Segment Start: PROVIDED MATERIAL

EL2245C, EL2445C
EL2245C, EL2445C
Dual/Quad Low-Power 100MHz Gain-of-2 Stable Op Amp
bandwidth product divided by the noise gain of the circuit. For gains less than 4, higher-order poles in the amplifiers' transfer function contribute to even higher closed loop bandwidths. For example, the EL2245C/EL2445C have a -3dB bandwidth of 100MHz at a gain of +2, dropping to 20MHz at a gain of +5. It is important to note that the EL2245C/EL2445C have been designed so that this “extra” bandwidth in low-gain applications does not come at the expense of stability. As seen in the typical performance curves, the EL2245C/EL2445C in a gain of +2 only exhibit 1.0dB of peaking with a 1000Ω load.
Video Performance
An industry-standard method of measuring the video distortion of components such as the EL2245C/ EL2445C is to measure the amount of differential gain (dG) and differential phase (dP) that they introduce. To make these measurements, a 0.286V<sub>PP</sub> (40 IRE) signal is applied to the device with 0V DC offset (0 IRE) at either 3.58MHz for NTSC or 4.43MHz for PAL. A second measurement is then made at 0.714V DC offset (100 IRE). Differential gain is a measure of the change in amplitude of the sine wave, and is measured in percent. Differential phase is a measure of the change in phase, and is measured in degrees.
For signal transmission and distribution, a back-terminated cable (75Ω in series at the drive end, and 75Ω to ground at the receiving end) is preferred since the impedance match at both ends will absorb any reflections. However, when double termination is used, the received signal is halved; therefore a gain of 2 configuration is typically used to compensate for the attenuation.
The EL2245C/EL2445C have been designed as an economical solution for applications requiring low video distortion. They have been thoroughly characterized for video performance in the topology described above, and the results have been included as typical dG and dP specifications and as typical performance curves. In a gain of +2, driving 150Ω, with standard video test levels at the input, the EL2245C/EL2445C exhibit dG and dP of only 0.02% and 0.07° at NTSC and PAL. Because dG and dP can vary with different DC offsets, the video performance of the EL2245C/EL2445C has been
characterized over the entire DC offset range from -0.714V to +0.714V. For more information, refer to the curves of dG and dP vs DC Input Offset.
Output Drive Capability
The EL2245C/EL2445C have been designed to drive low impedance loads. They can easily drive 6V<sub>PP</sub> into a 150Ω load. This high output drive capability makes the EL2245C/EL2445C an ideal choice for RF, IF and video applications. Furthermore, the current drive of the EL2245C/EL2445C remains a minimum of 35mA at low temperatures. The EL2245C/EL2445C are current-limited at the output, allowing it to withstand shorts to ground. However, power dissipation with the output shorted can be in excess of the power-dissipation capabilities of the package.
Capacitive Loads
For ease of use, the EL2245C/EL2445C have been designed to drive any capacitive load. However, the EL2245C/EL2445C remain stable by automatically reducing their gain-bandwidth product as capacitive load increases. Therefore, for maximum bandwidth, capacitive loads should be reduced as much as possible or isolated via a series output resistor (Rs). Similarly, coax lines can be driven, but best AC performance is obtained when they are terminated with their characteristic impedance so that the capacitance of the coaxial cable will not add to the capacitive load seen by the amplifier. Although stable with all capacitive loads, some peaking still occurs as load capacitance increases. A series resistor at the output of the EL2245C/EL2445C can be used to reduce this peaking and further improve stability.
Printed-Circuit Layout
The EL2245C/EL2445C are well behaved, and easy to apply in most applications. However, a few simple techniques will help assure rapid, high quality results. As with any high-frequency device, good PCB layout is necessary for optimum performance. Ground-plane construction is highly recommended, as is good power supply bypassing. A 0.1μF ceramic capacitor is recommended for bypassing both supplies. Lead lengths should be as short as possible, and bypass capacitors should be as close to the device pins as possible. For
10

Segment End: PROVIDED MATERIAL

## TO DO
Report every line in the data above in which the word "characterized" appears.

## OUTPUT
The EL2245C/EL2445C have been designed as an economical solution for applications requiring low video distortion. They have been thoroughly characterized for video performance in the topology described above, and the results have been included as typical dG and dP specifications and as typical performance curves. In a gain of +2, driving 150Ω, with standard video test levels at the input, the EL2245C/EL2445C exhibit dG and dP of only 0.02% and 0.07° at NTSC and PAL. Because dG and dP can vary with different DC offsets, the video performance of the EL2245C/EL2445C has been
characterized over the entire DC offset range from -0.714V to +0.714V. For more information, refer to the curves of dG and dP vs DC Input Offset.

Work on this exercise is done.